Task goal –
From the line with "22 upvotes, $0" up to and including the line with "155. [[curl] CVE-2023-32001: fopen", give these lines as a numbered list, with blank lines left out.

Stored data entries –
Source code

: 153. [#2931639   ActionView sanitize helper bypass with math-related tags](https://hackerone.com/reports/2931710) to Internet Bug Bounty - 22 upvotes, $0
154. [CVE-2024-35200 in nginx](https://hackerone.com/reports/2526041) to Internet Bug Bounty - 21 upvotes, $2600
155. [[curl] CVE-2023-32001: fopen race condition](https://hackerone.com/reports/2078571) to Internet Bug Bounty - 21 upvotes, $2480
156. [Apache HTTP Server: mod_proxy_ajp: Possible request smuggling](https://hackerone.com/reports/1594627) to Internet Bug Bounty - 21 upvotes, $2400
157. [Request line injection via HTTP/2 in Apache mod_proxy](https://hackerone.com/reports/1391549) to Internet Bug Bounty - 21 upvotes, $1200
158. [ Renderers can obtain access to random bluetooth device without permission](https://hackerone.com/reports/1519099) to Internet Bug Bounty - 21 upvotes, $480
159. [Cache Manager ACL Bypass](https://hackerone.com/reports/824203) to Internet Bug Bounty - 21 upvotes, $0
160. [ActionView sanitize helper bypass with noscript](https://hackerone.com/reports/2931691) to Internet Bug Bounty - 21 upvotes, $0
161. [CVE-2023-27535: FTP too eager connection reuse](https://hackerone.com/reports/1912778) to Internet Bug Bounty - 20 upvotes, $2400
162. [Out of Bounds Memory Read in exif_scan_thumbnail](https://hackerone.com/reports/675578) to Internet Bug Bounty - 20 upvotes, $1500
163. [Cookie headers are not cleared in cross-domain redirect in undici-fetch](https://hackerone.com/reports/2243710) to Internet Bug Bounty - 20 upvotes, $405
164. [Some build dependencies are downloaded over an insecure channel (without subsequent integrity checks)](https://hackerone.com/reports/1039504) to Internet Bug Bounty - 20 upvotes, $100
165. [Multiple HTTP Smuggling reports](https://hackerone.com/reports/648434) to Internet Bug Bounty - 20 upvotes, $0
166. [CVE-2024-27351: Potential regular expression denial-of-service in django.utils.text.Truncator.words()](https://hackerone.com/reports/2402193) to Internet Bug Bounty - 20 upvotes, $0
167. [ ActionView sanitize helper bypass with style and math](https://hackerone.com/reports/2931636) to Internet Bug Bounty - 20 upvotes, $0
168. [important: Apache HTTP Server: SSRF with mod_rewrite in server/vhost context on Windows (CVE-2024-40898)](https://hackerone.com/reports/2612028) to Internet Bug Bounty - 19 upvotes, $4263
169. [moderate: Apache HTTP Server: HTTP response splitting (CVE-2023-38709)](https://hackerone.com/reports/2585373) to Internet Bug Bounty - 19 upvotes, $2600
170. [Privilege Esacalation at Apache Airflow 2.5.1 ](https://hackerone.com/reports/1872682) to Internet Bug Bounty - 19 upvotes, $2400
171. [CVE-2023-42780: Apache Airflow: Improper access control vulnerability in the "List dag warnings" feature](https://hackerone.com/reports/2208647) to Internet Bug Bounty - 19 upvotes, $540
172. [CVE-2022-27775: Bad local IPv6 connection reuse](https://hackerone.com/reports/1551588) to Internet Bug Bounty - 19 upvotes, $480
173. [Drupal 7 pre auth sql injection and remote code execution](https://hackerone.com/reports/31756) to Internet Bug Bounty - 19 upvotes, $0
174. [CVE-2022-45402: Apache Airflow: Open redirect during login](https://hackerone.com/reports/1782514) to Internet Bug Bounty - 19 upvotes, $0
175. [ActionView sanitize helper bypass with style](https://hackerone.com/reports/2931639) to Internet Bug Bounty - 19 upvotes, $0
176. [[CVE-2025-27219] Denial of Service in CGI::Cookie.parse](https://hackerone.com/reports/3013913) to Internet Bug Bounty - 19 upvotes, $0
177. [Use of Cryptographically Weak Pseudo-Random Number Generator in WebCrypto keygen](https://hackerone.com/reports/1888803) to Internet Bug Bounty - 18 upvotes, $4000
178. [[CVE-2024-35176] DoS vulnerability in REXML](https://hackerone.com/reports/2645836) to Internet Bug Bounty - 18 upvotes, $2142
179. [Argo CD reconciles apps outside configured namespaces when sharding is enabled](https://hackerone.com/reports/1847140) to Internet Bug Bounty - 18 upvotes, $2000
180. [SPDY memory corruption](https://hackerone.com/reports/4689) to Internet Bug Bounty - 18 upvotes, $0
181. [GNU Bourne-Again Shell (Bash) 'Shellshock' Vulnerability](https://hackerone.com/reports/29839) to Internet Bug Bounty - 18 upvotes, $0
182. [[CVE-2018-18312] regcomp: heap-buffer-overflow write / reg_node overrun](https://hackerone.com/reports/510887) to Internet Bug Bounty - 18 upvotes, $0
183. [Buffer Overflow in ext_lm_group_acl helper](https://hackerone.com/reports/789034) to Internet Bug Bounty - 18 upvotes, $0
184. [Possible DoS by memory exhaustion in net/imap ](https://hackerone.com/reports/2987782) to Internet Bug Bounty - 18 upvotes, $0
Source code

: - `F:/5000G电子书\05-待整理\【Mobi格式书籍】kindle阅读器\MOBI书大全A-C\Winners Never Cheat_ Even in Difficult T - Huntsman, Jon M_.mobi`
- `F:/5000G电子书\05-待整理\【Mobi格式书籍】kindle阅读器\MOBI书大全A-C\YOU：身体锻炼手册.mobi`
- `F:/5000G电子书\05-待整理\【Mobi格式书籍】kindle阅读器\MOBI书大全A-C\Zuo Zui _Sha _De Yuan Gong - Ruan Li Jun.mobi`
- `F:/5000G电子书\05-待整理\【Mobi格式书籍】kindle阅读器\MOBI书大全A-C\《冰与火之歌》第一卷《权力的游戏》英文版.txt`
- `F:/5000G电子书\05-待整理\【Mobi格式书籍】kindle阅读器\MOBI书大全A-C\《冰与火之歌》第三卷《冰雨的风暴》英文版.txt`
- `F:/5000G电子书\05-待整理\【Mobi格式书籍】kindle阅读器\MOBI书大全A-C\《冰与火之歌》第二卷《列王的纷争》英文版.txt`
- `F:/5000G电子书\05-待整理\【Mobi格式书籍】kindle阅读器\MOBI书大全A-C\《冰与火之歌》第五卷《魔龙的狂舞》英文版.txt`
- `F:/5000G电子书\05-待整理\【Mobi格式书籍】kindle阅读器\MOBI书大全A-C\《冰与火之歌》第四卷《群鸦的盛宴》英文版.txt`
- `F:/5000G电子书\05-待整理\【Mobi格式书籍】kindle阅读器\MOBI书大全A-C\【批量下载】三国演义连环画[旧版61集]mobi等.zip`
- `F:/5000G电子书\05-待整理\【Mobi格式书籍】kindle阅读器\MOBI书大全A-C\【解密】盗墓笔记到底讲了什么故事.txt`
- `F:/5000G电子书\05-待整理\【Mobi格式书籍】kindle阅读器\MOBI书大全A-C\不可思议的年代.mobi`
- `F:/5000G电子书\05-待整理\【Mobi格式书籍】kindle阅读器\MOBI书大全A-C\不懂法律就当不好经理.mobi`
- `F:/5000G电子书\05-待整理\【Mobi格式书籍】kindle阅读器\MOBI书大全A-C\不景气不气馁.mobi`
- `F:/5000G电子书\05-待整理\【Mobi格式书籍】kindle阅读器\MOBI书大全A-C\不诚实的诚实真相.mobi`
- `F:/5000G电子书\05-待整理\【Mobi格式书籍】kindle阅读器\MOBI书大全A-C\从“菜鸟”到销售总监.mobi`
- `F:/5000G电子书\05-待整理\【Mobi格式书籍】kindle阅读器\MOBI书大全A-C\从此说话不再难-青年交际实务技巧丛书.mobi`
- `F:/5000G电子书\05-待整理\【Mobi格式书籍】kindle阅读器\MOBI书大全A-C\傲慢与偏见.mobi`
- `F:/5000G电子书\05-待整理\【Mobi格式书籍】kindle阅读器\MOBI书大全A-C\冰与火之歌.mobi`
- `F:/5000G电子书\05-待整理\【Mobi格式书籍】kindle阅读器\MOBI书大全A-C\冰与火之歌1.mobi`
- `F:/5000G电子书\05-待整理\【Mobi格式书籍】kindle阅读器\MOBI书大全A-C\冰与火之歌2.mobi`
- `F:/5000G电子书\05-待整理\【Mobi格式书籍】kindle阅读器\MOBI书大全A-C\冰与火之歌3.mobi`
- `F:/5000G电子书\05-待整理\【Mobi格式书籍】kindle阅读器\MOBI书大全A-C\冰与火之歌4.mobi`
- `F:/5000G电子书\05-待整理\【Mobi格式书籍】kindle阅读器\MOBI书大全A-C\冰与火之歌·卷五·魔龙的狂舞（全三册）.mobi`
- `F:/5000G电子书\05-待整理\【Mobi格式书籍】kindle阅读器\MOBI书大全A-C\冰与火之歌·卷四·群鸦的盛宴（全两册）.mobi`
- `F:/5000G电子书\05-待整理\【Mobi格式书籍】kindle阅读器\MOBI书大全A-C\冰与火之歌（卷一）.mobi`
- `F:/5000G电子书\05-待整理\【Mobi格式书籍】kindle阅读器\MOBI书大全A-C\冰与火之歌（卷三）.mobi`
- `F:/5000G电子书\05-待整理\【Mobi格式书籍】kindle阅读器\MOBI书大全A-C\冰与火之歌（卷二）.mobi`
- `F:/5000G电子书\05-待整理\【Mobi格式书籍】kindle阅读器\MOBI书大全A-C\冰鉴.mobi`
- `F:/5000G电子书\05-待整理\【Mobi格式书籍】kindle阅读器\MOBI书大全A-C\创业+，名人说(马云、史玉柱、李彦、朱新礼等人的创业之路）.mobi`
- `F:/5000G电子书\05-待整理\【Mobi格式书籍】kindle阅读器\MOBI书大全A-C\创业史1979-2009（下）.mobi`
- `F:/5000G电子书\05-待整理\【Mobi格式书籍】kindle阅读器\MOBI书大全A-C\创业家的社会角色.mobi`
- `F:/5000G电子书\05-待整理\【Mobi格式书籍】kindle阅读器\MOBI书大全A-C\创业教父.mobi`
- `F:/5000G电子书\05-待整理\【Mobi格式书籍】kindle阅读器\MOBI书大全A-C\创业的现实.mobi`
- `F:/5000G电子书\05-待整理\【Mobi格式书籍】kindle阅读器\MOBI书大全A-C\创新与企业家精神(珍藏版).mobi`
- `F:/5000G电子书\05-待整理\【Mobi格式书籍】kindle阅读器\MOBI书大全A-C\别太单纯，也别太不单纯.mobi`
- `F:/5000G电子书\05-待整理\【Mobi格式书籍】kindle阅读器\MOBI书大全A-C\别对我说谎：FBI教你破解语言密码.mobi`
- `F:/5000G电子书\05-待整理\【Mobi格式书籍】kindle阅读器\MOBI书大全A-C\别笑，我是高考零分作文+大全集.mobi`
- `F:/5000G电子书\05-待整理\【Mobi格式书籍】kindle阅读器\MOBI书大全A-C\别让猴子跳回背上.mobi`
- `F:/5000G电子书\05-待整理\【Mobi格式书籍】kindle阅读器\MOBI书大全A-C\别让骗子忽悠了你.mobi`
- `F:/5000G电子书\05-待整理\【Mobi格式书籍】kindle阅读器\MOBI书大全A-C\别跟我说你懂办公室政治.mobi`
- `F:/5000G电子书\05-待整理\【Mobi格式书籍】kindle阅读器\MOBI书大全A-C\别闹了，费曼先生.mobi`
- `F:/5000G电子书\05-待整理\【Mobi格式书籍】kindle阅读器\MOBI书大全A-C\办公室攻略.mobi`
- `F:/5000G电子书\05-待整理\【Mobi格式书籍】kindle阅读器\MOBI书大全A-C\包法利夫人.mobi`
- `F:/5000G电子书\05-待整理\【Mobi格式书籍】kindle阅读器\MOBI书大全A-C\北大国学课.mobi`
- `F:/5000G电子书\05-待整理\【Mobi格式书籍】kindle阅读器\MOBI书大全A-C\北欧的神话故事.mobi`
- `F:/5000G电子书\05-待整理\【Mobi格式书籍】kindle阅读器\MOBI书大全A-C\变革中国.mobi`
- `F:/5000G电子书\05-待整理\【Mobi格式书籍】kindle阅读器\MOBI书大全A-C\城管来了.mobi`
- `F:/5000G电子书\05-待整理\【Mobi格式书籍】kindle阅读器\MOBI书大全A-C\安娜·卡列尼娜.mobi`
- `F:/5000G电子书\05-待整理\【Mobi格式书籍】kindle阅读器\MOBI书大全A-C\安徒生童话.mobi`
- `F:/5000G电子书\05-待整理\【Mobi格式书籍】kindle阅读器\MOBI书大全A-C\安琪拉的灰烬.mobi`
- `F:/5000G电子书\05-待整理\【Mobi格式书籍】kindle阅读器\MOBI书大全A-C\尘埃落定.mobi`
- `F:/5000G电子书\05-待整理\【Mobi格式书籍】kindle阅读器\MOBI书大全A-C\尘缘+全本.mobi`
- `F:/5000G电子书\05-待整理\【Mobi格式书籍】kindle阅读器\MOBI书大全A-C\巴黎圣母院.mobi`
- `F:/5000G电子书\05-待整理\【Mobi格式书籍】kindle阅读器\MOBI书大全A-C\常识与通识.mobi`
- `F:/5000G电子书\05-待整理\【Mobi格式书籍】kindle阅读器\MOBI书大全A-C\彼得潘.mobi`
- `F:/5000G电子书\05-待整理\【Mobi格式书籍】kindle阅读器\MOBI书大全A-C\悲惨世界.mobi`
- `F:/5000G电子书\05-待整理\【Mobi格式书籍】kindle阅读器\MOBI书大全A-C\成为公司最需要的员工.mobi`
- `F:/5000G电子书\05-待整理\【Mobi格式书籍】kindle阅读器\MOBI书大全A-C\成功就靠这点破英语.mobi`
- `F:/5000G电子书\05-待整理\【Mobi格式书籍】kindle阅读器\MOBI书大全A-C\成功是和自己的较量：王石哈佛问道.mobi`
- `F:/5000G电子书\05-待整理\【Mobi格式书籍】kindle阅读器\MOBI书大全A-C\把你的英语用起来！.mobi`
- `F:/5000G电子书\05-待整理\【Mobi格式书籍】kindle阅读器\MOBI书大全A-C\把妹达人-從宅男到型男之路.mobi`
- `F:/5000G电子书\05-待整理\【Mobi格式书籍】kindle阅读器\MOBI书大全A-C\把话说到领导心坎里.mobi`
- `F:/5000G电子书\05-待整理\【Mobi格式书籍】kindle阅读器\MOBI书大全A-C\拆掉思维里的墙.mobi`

Result –
1. : 153. [#2931639   ActionView sanitize helper bypass with math-related tags](https://hackerone.com/reports/2931710) to Internet Bug Bounty - 22 upvotes, $0
2. 154. [CVE-2024-35200 in nginx](https://hackerone.com/reports/2526041) to Internet Bug Bounty - 21 upvotes, $2600
3. 155. [[curl] CVE-2023-32001: fopen race condition](https://hackerone.com/reports/2078571) to Internet Bug Bounty - 21 upvotes, $2480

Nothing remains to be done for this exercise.